In the forum thread about boat props, how much speed did raising the motor by one inch gain, and what top speed resulted?

**PASSAGE PROVIDED**.
++++++++

Huge gains aside, you didnt follow through with your swap is you didnt find the right prop for your combo.

A 10.5 x 13 prop turning 5800rpm will give you the same top speed whether is is backed by a 20hp motor or a 70hp motor. Actually the 70hp will be slower due to the added weight. #-o 

Prop pitch vs RPM.


----------



## Weldorthemagnificent (Jun 23, 2019)

I felt a 15 pitch wouldn't be ideal for my boat as I am never alone in it. Usually at least one big boy and often two plus gear. When loaded it runs as it should. Now if the coin were flipped and I fished alone often, it would wear a 15

Sent from my CLT-L04 using Tapatalk


----------



## 1648grizz (Jun 24, 2019)

27mph with the 10x13 and the 10x15. My RPM was 5335 wot with just me in the boat.
When the boat and motor was new in 2005 my little yellow Garmin GPS read 29 to 30 mph.
Maybe the Garmin lied or the engine lost some compression over the years .
But definitely gets up on plane much better with the 30HP carb.


----------



## 1648grizz (Jun 27, 2019)

Raised the motor up 1" gained 2 mph . 29mph , guess that's all I'm gonna get with a 30hp on a 1648 Grizzly.


----------



## Matt193 (Jun 27, 2019)

I have the same setup as you; a 30 HP carb on a 25 HP motor on my 16' Sylvan Sport Troller. I can get 30-31 with a good stainless 13p prop but 28-29 mph with various aluminum ones. I have a 30 HP intake that I need to install and also swap out the throttle cam off of a 35 that we use for parts to see if that makes any difference and then I might be able to pull a 14p or 15p prop.

++++++++

**EXCERPTED DATA**.
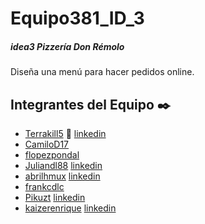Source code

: # Equipo381_ID_3

##### idea3 Pizzería Don Rémolo
Diseña una menú para hacer pedidos online.

## Integrantes del Equipo ✒️
* [Terrakill5](https://github.com/Terrakill5) :link: [linkedin](https://www.linkedin.com/in/jose-briceno5/) 
* [CamiloD17](https://github.com/CamiloD17)
* [flopezpondal](https://github.com/flopezpondal)
* [Juliandl88](https://github.com/Juliandl88) [linkedin](https://www.linkedin.com/in/juliandl88/)
* [abrilhmux](https://github.com/abrilhmux) [linkedin](https://www.linkedin.com/in/abril-heredia-mora/)
* [frankcdlc](https://github.com/frankcdlc) 
* [Pikuzt](https://github.com/Pikuzt) [linkedin](https://www.linkedin.com/in/jose-carlos-castillo-villa-8176b09b/)
* [kaizerenrique](https://github.com/kaizerenrique) [linkedin](www.linkedin.com/in/oliverenriquegomez/)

++++++++

**ANSWER FOR THE TASK**.
It gained 2 mph, for a top speed of 29 mph.